Sunday, July 10, 2022

Automotif CCCXIX...


A fifth-gen Austria-built Supra above and, below, a 1985 Celica GT-S droptop.

The latter is the last model year for the RWD Celica, featuring a 116bhp 2.4L four-banger.

The convertible top conversion was actually done by ASC in California on Celica bodies that had been specially reinforced on the production line in Japan, and was a $6500 price bump over the $11k sticker on the hardtop GT-S.

This was a bunch of dough for the time; you could check every option box you wanted on a Mustang GT or Camaro IROC-Z and have a hard time hitting the $17k mark, and you'd get V8 power to boot.

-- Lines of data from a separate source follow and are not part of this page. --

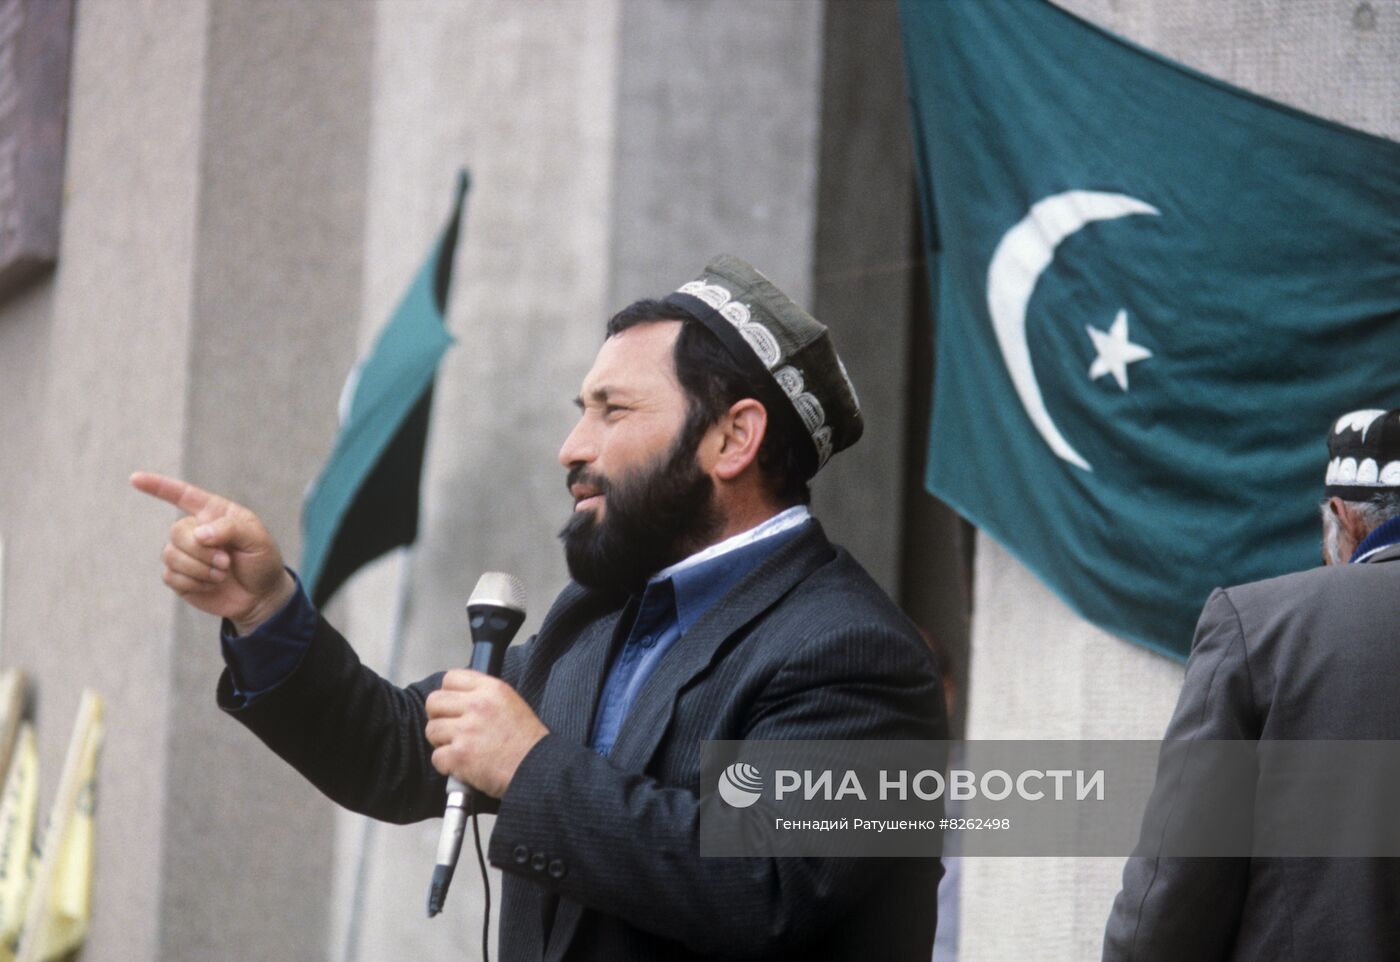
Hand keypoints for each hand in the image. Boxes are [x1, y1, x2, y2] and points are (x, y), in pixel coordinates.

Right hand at [130, 471, 295, 633]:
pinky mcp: (179, 576)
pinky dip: (194, 583)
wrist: (261, 596)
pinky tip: (212, 585)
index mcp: (214, 512)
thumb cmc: (262, 561)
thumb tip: (197, 533)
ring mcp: (185, 553)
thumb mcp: (257, 539)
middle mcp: (195, 529)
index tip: (135, 478)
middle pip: (177, 531)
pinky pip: (171, 576)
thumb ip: (230, 529)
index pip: (182, 494)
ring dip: (199, 569)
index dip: (158, 486)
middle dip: (202, 551)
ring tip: (222, 574)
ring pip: (171, 555)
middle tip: (226, 562)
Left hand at [424, 670, 548, 797]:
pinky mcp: (459, 756)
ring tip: (459, 749)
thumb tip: (459, 699)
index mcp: (491, 689)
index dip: (448, 693)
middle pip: (434, 701)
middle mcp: (477, 705)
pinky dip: (446, 765)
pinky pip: (436, 757)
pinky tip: (461, 766)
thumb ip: (485, 696)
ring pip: (431, 729)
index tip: (454, 707)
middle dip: (438, 716)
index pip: (451, 678)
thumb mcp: (511, 703)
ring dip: (441, 742)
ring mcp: (466, 730)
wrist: (538, 769)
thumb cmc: (528, 742)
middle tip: (451, 729)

Less than 4,500 GT-S convertibles were made, 200 units in MY '84 and the rest in '85.


Both those Toyotas were photographed with the Canon EOS 1D Mark III and EF 28-70mm f/2.8L lens. The 1.3x crop factor of the APS-H sensor in the old pro Canon sports body means the midrange L zoom has a field of view equivalent to a 36-91mm lens on a full frame camera. It's a little short for ideal car-spotting duties still, since shooting across the full four lanes of College Avenue at the intersection requires a bunch of cropping, but not as bad as it would be on a full-frame body.

What's interesting to me is that, even though there are only ~4500 of these things in existence, there are at least two immaculate ones in the neighborhood.